[PROBLEM STATEMENT]: In the text on importing Italian nuclear waste, where would the waste be processed before it was shipped to Utah?

[PROVIDED TEXT]:
- - - - - - -
Plan to Import 20,000 Tons of Italian Nuclear Waste into Utah Approved by US Gov
Photo via Taipei Times
Here's a troubling plan—the ironically named US company EnergySolutions is seeking approval to import 20,000 tons of radioactive waste from Italy. The waste would be processed in Tennessee, then shipped on over to Utah, where it would be buried in the desert. Given that Yucca Mountain is such a controversial issue, it's surprising that this plan—which the US Nuclear Regulatory Commission says it won't halt—isn't more hotly debated. Can this caravan of nuclear waste be stopped?Two US Representatives are attempting to do exactly that—they're sponsoring a bill that would ban foreign radioactive waste from being imported into the US unless it was for a "strategic national purpose," according to the AP.
- - - - - - -
[LISTED ENTRIES]:

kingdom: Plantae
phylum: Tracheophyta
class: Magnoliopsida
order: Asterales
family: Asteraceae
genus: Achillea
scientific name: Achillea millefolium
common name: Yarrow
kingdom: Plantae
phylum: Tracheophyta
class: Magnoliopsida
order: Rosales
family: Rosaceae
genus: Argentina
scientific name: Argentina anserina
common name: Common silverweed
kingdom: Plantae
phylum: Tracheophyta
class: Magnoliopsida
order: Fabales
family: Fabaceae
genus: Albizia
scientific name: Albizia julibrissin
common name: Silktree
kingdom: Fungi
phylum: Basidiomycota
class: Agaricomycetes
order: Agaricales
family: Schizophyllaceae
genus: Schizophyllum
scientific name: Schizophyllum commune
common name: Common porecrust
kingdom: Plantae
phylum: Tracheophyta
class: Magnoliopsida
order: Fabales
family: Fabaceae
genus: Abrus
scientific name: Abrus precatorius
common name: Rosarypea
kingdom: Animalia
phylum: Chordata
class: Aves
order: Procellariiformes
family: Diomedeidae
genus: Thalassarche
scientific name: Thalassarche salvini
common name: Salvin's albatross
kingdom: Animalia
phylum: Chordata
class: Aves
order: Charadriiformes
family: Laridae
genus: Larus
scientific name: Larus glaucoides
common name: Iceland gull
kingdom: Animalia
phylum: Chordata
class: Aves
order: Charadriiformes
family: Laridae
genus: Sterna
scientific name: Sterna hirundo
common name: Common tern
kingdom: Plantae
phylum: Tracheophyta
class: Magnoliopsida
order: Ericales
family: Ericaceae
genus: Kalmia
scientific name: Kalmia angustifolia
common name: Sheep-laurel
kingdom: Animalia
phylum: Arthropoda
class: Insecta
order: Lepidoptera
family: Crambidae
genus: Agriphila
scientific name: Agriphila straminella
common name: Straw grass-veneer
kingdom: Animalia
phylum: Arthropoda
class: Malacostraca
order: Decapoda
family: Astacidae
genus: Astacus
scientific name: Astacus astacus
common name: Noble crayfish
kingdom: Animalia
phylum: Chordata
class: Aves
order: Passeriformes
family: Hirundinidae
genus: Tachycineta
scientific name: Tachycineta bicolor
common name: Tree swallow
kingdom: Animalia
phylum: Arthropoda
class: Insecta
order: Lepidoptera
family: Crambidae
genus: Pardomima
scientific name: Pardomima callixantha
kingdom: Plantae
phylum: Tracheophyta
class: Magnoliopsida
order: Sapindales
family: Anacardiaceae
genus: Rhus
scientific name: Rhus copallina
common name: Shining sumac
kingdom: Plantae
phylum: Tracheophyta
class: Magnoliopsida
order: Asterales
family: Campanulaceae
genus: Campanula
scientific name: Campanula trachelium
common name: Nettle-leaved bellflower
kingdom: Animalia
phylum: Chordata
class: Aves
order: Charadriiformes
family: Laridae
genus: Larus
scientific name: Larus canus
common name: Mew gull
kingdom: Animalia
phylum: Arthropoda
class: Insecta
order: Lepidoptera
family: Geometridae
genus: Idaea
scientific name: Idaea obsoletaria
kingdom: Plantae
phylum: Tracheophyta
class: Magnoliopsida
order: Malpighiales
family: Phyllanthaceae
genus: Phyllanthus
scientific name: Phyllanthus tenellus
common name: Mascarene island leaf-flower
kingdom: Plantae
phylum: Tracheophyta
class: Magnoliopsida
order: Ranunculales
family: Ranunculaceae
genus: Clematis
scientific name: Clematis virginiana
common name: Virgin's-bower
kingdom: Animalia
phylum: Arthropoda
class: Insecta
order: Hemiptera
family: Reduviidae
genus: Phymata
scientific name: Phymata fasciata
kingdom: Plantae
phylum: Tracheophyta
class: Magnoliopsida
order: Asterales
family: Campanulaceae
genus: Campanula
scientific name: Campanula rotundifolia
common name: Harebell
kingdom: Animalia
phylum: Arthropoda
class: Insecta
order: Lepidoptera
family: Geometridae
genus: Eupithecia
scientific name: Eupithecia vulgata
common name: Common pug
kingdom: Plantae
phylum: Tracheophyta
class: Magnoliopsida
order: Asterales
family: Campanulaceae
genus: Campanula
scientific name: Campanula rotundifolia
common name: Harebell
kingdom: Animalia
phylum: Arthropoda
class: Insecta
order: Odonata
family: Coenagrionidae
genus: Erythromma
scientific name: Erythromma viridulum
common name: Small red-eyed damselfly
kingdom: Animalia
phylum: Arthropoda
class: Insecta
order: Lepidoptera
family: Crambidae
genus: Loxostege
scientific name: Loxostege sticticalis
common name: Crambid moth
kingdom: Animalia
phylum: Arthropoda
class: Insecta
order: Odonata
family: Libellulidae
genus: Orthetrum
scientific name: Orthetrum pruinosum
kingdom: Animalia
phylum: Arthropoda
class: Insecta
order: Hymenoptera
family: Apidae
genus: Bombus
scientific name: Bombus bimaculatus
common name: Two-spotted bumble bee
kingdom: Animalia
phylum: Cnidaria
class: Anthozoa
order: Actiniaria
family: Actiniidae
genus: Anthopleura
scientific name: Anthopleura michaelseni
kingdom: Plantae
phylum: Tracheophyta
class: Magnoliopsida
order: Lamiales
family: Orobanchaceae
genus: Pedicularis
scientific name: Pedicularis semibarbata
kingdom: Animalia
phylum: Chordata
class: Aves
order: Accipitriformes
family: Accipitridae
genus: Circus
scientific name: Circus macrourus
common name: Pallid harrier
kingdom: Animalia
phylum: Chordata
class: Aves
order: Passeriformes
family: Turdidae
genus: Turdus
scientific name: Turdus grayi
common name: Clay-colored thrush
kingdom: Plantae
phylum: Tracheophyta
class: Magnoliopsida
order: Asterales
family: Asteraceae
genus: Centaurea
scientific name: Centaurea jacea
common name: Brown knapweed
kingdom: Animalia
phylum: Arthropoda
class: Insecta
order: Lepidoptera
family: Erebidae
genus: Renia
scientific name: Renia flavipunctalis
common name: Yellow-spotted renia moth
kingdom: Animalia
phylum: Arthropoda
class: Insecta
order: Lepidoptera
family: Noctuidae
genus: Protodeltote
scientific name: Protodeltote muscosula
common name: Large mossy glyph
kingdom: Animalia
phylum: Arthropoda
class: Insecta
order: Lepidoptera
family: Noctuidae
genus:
- - - - - - -
[RESPONSE TO THE EXERCISE]: Tennessee